Just look at the statistics. More than 86% of refugees live in the developing world, and the vast majority of them live in the first country they reach. Almost all of the refugees in Turkey, which has the world’s largest refugee population, have crossed the border from neighbouring Syria or Iraq. Lebanon hosts more refugees per capita and per square kilometre than any other; its 1.2 million Syrian refugees also came from next door. The Somalis at the world’s largest refugee camp in Kenya came from the next country along. The three million Afghans in Pakistan crossed just one border too.
So the problem is not that too few refugees are staying in neighbouring countries. It’s that too many are forced to do so. Since the west has refused to resettle meaningful numbers of refugees from the Middle East, or from Pakistan or east Africa, those refugees have been forced to choose between a life of limbo – in places where they do not have access to education, healthcare or work rights – or irregular migration to the west. And in 2015, a significant minority chose the latter, leading to what we have termed the European refugee crisis. [...]

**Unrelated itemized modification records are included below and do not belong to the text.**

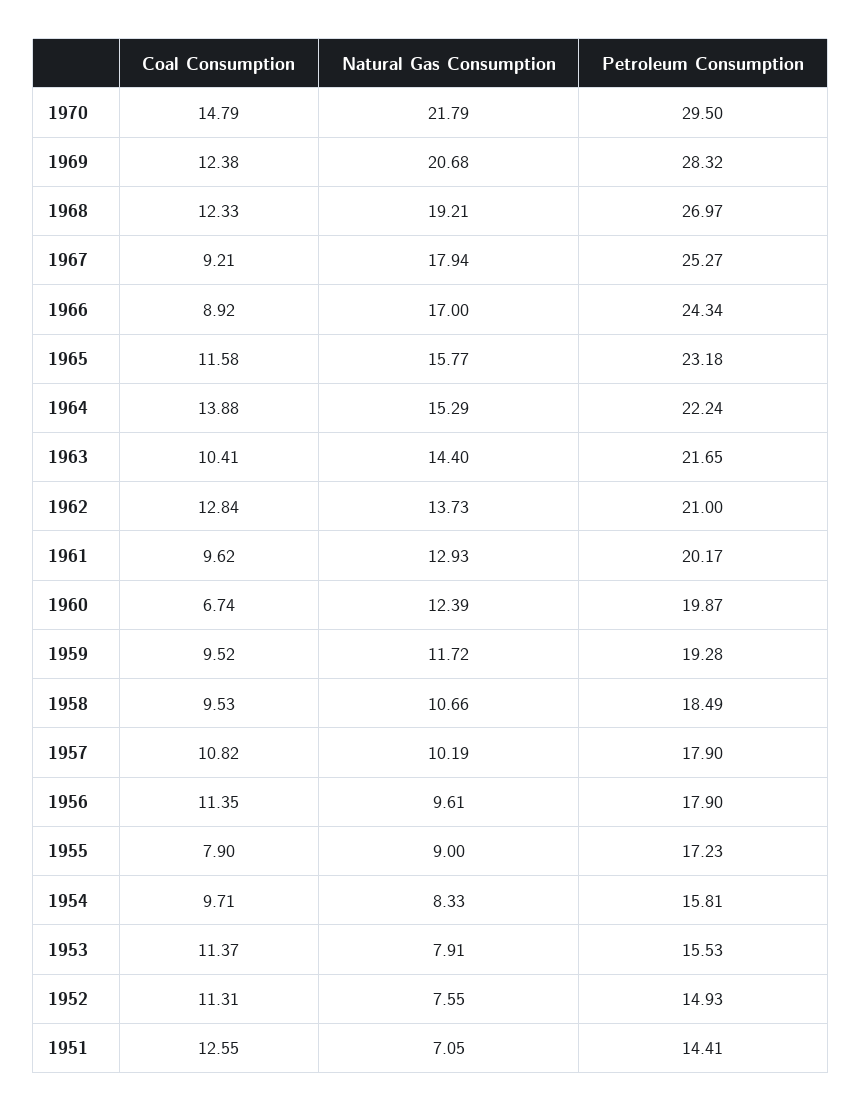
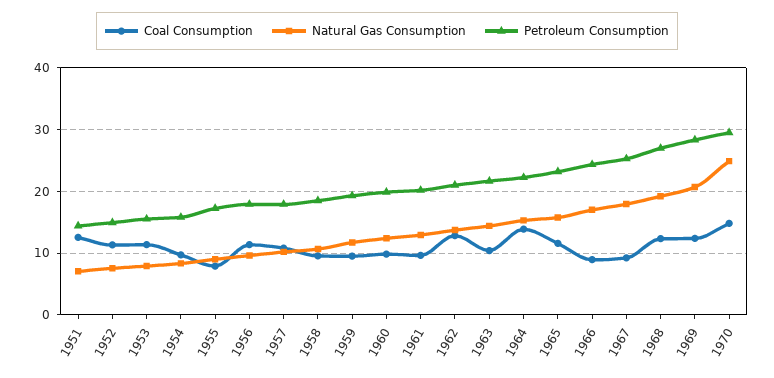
  {
    "Coal Consumption": {
      "1970": 14.79,
      "1969": 12.38,
      "1968": 12.33,
      "1967": 9.21,
      "1966": 8.92,
      "1965": 11.58,
      "1964": 13.88,
      "1963": 10.41,
      "1962": 12.84,
      "1961": 9.62,
-     "1960": 6.74,
+     "1960": 10,
      "1959": 9.52,
      "1958": 9.53,
      "1957": 10.82,
      "1956": 11.35,
      "1955": 7.9,
      "1954": 9.71,
      "1953": 11.37,
      "1952": 11.31,
      "1951": 12.55
    },
    "Natural Gas Consumption": {
-     "1970": 21.79,
+     "1970": 25,
      "1969": 20.68,
      "1968": 19.21,
      "1967": 17.94,
      "1966": 17,
      "1965": 15.77,
      "1964": 15.29,
      "1963": 14.4,
      "1962": 13.73,
      "1961": 12.93,
      "1960": 12.39,
      "1959": 11.72,
      "1958": 10.66,
      "1957": 10.19,
      "1956": 9.61,
      "1955": 9,
      "1954": 8.33,
      "1953": 7.91,
      "1952": 7.55,
      "1951": 7.05
    },
    "Petroleum Consumption": {
      "1970": 29.5,
      "1969": 28.32,
      "1968": 26.97,
      "1967": 25.27,
      "1966": 24.34,
      "1965": 23.18,
      "1964": 22.24,
      "1963": 21.65,
      "1962": 21,
      "1961": 20.17,
      "1960": 19.87,
      "1959": 19.28,
      "1958": 18.49,
      "1957": 17.9,
      "1956": 17.9,
      "1955": 17.23,
      "1954": 15.81,
      "1953": 15.53,
      "1952": 14.93,
      "1951": 14.41
    }
  }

Finally, there’s the implicit suggestion that investment in developing countries should be pursued at the expense of resettlement programmes. Development is indeed essential in the general sense, and in the long term it may reduce migration. But migration researchers have shown it is no silver bullet. As specialists such as Hein de Haas have explained: “Emigration initially goes up with levels of development, and only goes down once countries move into high development categories. It indicates that if poor countries become wealthier, emigration will increase.”